#### MATERIAL TO PROCESS
——

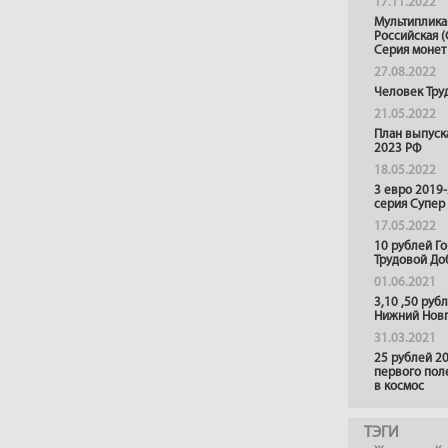
17.11.2022
Мультиплика
Российская (
Серия монет
27.08.2022
Человек Тру
21.05.2022
План выпуск
2023 РФ
18.05.2022
3 евро 2019
серия Супер
17.05.2022
10 рублей Г
Трудовой До
01.06.2021
3,10 ,50 руб
Нижний Нов
31.03.2021
25 рублей 20
первого пол
в космос
ТЭГИ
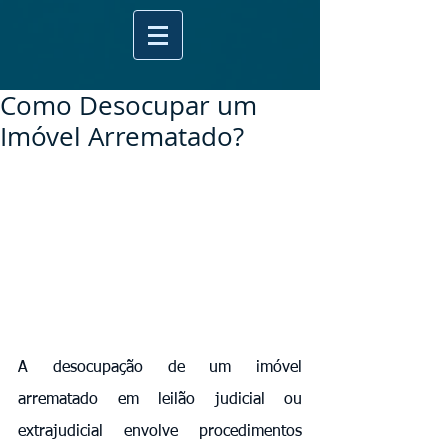
Como Desocupar um
Imóvel Arrematado?
A desocupação de um imóvel 
arrematado em leilão judicial ou 
extrajudicial envolve procedimentos 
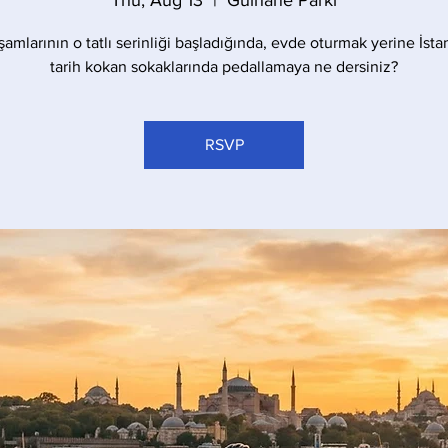
Thu, Aug 13
  |  
Gülhane Parkı
amlarının o tatlı serinliği başladığında, evde oturmak yerine İst
tarih kokan sokaklarında pedallamaya ne dersiniz?
RSVP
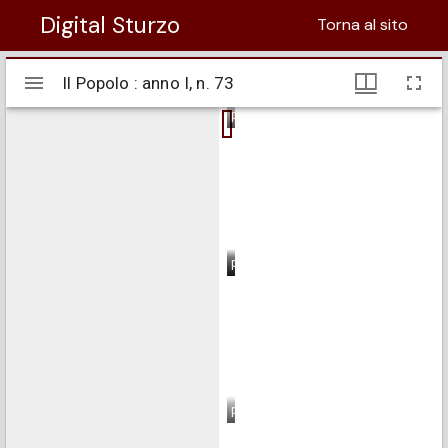
Digital Sturzo
Torna al sito
Visualizzatore
Il Popolo : anno I, n. 73
Il Popolo : anno I, n. 73
Mirador
pagina 1
pagina 2
pagina 3
pagina 4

——

Give an exact copy of the entries, excluding all pictures.

17.11.2022
Мультиплика
Российская (
Серия монет
27.08.2022
Человек Тру
21.05.2022
План выпуск
2023 РФ
18.05.2022
3 евро 2019
серия Супер
17.05.2022
10 рублей Г
Трудовой До
01.06.2021
3,10 ,50 руб
Нижний Нов
31.03.2021
25 рублей 20
первого пол
в космос
ТЭГИ
Como Desocupar um
Imóvel Arrematado?
A desocupação de um imóvel 
arrematado em leilão judicial ou 
extrajudicial envolve procedimentos 
Thu, Aug 13
  |  
Gülhane Parkı
amlarının o tatlı serinliği başladığında, evde oturmak yerine İst
tarih kokan sokaklarında pedallamaya ne dersiniz?
RSVP
Digital Sturzo
Torna al sito
Visualizzatore
Il Popolo : anno I, n. 73
Il Popolo : anno I, n. 73
Mirador
pagina 1
pagina 2
pagina 3
pagina 4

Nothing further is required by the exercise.